Can you print the text of all the items below word for word, leaving the pictures out of your answer?

_ _ _ _ _

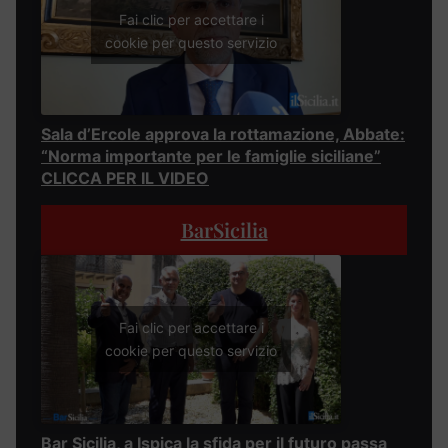
Fai clic per accettare i
cookie per questo servizio
Sala d’Ercole approva la rottamazione, Abbate:
“Norma importante per le famiglie siciliane”
CLICCA PER IL VIDEO
BarSicilia
Fai clic per accettare i
cookie per questo servizio
Bar Sicilia, a Ispica la sfida per il futuro passa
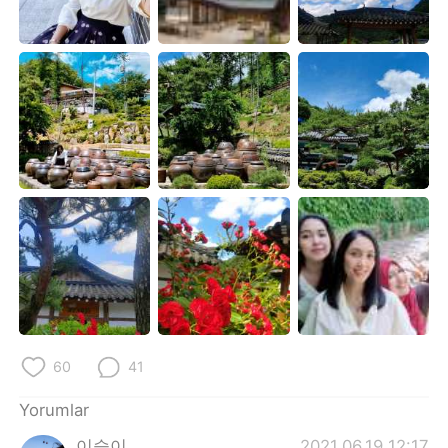
Deutsch
日本語
한국어
Русский
ไทย
Indonesia
Italiano
Tiếng Việt
Português
60
41
Yorumlar
이슬이
2021.06.19 12:17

_ _ _ _ _

→ EXERCISE SOLUTION
Fai clic per accettare i
cookie per questo servizio
Sala d’Ercole approva la rottamazione, Abbate:
“Norma importante per le famiglie siciliane”
CLICCA PER IL VIDEO
BarSicilia
Fai clic per accettare i
cookie per questo servizio
Bar Sicilia, a Ispica la sfida per il futuro passa
Deutsch
日本語
한국어
Русский
ไทย
Indonesia
Italiano
Tiếng Việt
Português
60
41
Yorumlar
이슬이
2021.06.19 12:17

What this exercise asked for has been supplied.